Des cellules modifiées réduisent de moitié les plaques amyloïdes chez la souris, selon des chercheurs

Image d'illustration. Modèle de cerveau en gros planADN
Des chercheurs sont parvenus à réduire de moitié les plaques amyloïdes chez des souris en utilisant des cellules spécialement modifiées. Cette avancée pourrait ouvrir la voie à de nouvelles approches thérapeutiques contre les maladies neurodégénératives comme Alzheimer.
Tl;dr
- Nouvelle immunothérapie cellulaire testée contre Alzheimer chez la souris.
- Une seule injection réduit ou prévient les plaques amyloïdes.
- Méthode inspirée des traitements anticancéreux CAR-T.
Vers une nouvelle arme contre Alzheimer
Depuis des années, la recherche progresse à petits pas face à la complexité de la maladie d’Alzheimer. Pourtant, une récente avancée menée par des chercheurs de l’Université Washington pourrait bien marquer un tournant : ils ont mis au point une immunothérapie cellulaire capable d’intervenir directement sur les mécanismes cérébraux responsables du déclin cognitif.
Leur approche s’inspire des traitements utilisés en oncologie, notamment la thérapie par cellules CAR-T, adaptée ici pour cibler spécifiquement la maladie d’Alzheimer. Les scientifiques ont choisi de se concentrer non pas sur les cellules immunitaires classiques, mais sur les astrocytes, ces cellules en forme d’étoile essentielles à l’équilibre du cerveau.
Astrocytes reprogrammés : des « super nettoyeurs » cérébraux
Le principe de cette innovation : utiliser un virus inoffensif comme vecteur afin d’introduire dans le cerveau un gène codant pour le récepteur CAR. Une fois infectés, les astrocytes sont reprogrammés pour traquer et éliminer activement les protéines amyloïdes bêta, connues pour former les redoutables plaques associées à la maladie.
Dans l’étude, deux groupes de souris génétiquement prédisposées à développer ces plaques ont été suivis : jeunes, avant toute formation de dépôts, et âgées, déjà affectées. La liste suivante résume leurs observations majeures :
- Injection avant apparition des plaques : aucune formation détectée après six mois.
- Traitement chez des souris malades : réduction d’environ 50 % des dépôts existants.

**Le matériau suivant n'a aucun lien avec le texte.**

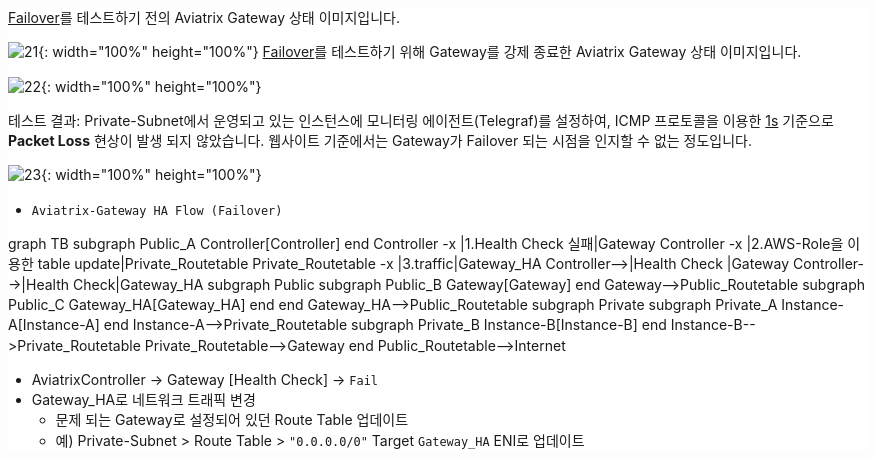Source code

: <u>Failover</u>를 테스트하기 전의 Aviatrix Gateway 상태 이미지입니다.

![21](/img/posts_aviatrix/gateway-status.png){: width="100%" height="100%"}
<u>Failover</u>를 테스트하기 위해 Gateway를 강제 종료한 Aviatrix Gateway 상태 이미지입니다.

![22](/img/posts_aviatrix/gateway-status-2.png){: width="100%" height="100%"}

테스트 결과: Private-Subnet에서 운영되고 있는 인스턴스에 모니터링 에이전트(Telegraf)를 설정하여, ICMP 프로토콜을 이용한 <u>1s</u> 기준으로 **Packet Loss** 현상이 발생 되지 않았습니다. 웹사이트 기준에서는 Gateway가 Failover 되는 시점을 인지할 수 없는 정도입니다.

![23](/img/posts_aviatrix/monitoring.png){: width="100%" height="100%"}

* `Aviatrix-Gateway HA Flow (Failover)`

<div class="mermaid">
graph TB
    subgraph Public_A
Controller[Controller]
end
    Controller -x |1.Health Check 실패|Gateway
    Controller -x |2.AWS-Role을 이용한 table update|Private_Routetable
    Private_Routetable -x |3.traffic|Gateway_HA
    Controller-->|Health Check |Gateway
    Controller-->|Health Check|Gateway_HA
    subgraph Public
    subgraph Public_B
Gateway[Gateway]
end
    Gateway-->Public_Routetable
    subgraph Public_C
Gateway_HA[Gateway_HA]
end
end
    Gateway_HA-->Public_Routetable
    subgraph Private
    subgraph Private_A
Instance-A[Instance-A]
end
    Instance-A-->Private_Routetable
    subgraph Private_B
Instance-B[Instance-B]
end
    Instance-B-->Private_Routetable
    Private_Routetable-->Gateway
end
    Public_Routetable-->Internet
</div>

* AviatrixController -> Gateway [Health Check] -> `Fail`
* Gateway_HA로 네트워크 트래픽 변경
    * 문제 되는 Gateway로 설정되어 있던 Route Table 업데이트
    * 예) Private-Subnet > Route Table > `"0.0.0.0/0"` Target `Gateway_HA` ENI로 업데이트
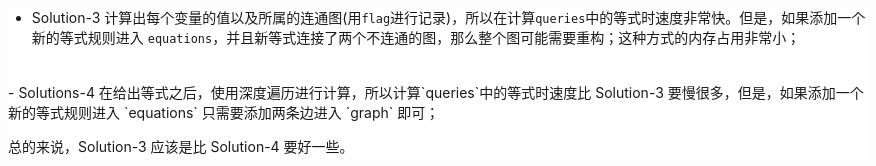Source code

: - Solution-3 计算出每个变量的值以及所属的连通图(用`flag`进行记录)，所以在计算`queries`中的等式时速度非常快。但是，如果添加一个新的等式规则进入 `equations`，并且新等式连接了两个不连通的图，那么整个图可能需要重构；这种方式的内存占用非常小；
<br>
- Solutions-4 在给出等式之后，使用深度遍历进行计算，所以计算`queries`中的等式时速度比 Solution-3 要慢很多，但是，如果添加一个新的等式规则进入 `equations` 只需要添加两条边进入 `graph` 即可；

总的来说，Solution-3 应该是比 Solution-4 要好一些。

Selon le pathologiste principal Marco Colonna : « Cette étude marque une première dans l’ingénierie d’astrocytes capables d’éliminer les plaques amyloïdes chez la souris atteinte d’Alzheimer ».
Des limites aux espoirs : où en est-on vraiment ?
Certes, il ne s’agit que de résultats obtenus chez l’animal. Mais là où les anticorps monoclonaux — tels que le lecanemab ou le donanemab — exigent des doses répétées et posent certains risques, ce procédé offre un avantage notable : une unique injection pourrait suffire à obtenir un effet prolongé sur la charge amyloïde.
Les auteurs tempèrent cependant l’enthousiasme : « D’autres études sont nécessaires avant toute application humaine et pour optimiser cette approche innovante », précise l’équipe. Mais ce jalon ouvre la voie à une possible adaptation vers d’autres pathologies neurodégénératives — voire certains cancers du cerveau.
En attendant une éventuelle traduction clinique, on retient que bien s’alimenter et pratiquer une activité physique régulière restent parmi les rares leviers validés pour freiner aujourd’hui la progression de cette maladie encore incurable.